■ DIRECTIONS
Collect every line below that contains the word "give", with case counting.

________________________________________

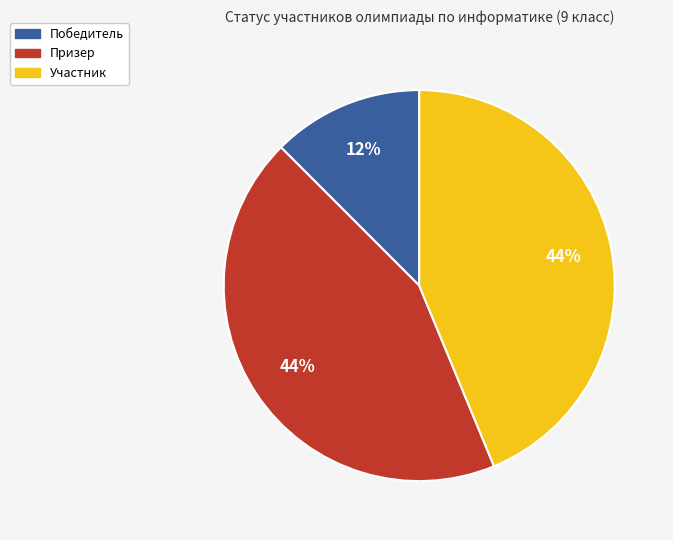

To the nearest percent, what percentage of the pie is Призер?

44%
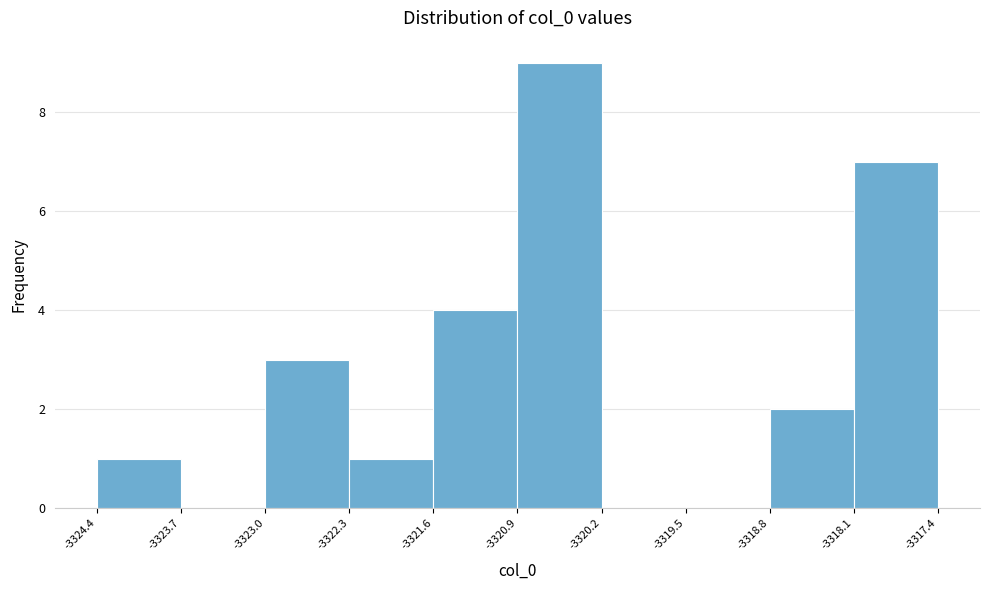

Reading left to right, list every bar in this chart as the range it spans on the x-axis followed by its height. The values are not printed on the chart, so give them approximately, as read against the axis.

-3324.4 to -3323.7: 1
-3323.7 to -3323.0: 0
-3323.0 to -3322.3: 3
-3322.3 to -3321.6: 1
-3321.6 to -3320.9: 4
-3320.9 to -3320.2: 9
-3320.2 to -3319.5: 0
-3319.5 to -3318.8: 0
-3318.8 to -3318.1: 2
-3318.1 to -3317.4: 7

________________________________________

■ REPLY
Reading left to right, list every bar in this chart as the range it spans on the x-axis followed by its height. The values are not printed on the chart, so give them approximately, as read against the axis.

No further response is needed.